◆ **Your instructions**
In the data below, which lines hold "year"? Copy every one.

....................

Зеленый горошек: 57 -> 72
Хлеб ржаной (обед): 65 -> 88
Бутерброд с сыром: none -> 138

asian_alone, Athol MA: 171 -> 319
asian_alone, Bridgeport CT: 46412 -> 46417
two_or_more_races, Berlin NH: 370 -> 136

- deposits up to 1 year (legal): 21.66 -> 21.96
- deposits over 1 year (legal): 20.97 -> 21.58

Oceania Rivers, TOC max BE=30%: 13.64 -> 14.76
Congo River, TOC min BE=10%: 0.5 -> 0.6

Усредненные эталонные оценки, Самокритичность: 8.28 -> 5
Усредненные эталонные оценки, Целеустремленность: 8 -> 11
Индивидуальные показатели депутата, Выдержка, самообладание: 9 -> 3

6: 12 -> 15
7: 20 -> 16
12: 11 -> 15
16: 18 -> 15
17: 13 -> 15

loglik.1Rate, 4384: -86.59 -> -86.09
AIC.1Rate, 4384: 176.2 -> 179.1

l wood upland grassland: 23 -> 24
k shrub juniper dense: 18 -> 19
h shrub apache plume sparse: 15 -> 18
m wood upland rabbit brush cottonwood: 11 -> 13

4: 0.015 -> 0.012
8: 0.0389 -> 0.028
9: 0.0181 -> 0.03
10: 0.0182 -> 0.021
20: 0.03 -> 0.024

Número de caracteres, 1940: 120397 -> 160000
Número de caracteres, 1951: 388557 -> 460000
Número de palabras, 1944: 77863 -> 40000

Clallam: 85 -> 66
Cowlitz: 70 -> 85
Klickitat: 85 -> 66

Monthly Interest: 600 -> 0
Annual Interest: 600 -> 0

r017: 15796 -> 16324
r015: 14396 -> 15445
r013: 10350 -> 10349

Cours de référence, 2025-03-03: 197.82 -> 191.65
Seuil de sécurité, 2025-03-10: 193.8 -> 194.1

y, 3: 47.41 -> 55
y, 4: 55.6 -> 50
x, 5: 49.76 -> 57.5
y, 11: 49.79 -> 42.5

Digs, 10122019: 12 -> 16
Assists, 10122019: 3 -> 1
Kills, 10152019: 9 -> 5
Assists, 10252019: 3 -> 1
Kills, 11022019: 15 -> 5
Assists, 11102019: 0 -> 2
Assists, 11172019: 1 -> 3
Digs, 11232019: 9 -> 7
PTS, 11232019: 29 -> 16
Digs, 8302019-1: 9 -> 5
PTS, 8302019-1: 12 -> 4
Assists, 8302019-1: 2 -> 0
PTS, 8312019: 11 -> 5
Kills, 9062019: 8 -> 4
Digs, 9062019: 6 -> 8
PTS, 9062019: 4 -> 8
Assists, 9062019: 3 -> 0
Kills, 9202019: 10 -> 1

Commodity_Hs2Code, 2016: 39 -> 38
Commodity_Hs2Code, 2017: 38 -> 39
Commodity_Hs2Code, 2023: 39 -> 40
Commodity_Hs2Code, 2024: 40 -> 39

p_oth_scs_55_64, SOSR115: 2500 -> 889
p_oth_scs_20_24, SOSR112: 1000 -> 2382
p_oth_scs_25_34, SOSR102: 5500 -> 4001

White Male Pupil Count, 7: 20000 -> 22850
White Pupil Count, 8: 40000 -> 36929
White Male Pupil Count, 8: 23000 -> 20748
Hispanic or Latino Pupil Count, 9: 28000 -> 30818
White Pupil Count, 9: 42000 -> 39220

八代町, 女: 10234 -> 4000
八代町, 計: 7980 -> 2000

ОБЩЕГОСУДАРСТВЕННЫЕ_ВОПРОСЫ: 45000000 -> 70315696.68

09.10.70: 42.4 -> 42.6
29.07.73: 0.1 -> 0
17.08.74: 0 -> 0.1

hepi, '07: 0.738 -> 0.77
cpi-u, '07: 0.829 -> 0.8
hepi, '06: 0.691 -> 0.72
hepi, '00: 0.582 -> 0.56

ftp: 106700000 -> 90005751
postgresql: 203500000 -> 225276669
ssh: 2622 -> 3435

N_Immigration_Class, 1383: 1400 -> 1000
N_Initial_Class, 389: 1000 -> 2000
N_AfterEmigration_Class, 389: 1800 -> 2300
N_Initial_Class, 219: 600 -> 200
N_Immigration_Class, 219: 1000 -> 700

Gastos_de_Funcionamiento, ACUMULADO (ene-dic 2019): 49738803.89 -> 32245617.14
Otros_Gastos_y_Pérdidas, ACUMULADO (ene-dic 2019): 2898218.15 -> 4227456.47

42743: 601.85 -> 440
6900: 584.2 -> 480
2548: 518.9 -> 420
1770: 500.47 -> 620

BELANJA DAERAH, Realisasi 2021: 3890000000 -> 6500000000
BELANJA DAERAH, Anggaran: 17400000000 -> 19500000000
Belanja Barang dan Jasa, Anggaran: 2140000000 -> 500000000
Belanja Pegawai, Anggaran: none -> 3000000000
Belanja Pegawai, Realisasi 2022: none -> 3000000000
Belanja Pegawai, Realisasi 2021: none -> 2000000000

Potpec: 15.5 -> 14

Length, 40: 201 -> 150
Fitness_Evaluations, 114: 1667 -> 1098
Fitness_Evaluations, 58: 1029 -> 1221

....................

◆ **Solution**
- deposits up to 1 year (legal): 21.66 -> 21.96
- deposits over 1 year (legal): 20.97 -> 21.58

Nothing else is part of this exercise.